Active aerodynamic load control on wind turbines: Aeroservoelastic modeling and wind tunnel

This thesis investigates particular concepts and technologies that can alleviate fatigue loads on wind turbines by using distributed active aerodynamic devices on the blades, a concept briefly referred to as `smart blades'. Firstly, published research work on smart control devices is reviewed, and the pros and cons for the application on wind turbines is discussed. Then an introduction to the quantification of unsteady loads on the blades of a representative 5MW reference wind turbine is given. Based on this, certain requirements for the load control concepts to alleviate the fatigue loads are presented. Moreover, an overview of possible smart rotor concepts with a view towards application to wind turbines is provided. The choice is made for active load control by trailing edge flaps.
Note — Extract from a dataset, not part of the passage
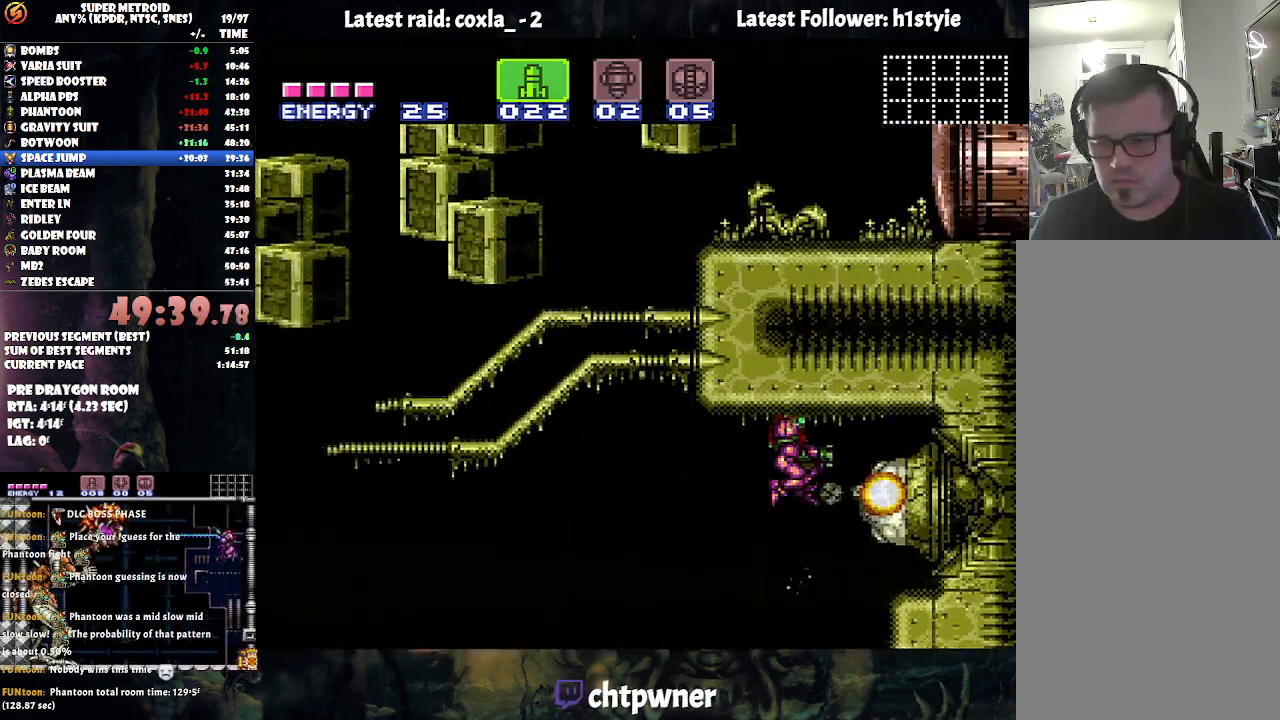
{"buttons": ["B"], "events": [[300, "Y", "down"], [400, "Y", "up"]]}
The theoretical background for the unsteady aerodynamics modeling of airfoils with trailing edge flaps, is included, focusing on wind turbine blades. Moreover, results of 2D aerodynamic load control with aps are shown. Experimental wind tunnel work on a aeroelastically scaled non-rotating blade, where feedback control using piezoelectric-material based flexible flaps is also performed. A developed full wind turbine aeroservoelastic code is presented, capable of simulating rotors with span-wise distributed trailing edge flaps and various sensor and control capabilities. Furthermore, novel wind tunnel experimental work on a scaled rotor equipped with flexible flaps is shown, providing measured load alleviation results. Numerical predictions, correlated with the scaled rotor experiment, using the developed aeroservoelastic tool are shown, giving a reasonable correspondence. Various numerical predictions with the use of the aeroservoelastic model for the case of a representative 5MW wind turbine are presented. Aeroelastic behaviour of smart wind turbine rotors and design of various complexity controllers for active flaps are analysed. The fatigue load can be lowered up to 27%. Conclusions from this research work are finally drawn, with a view towards future work in the field.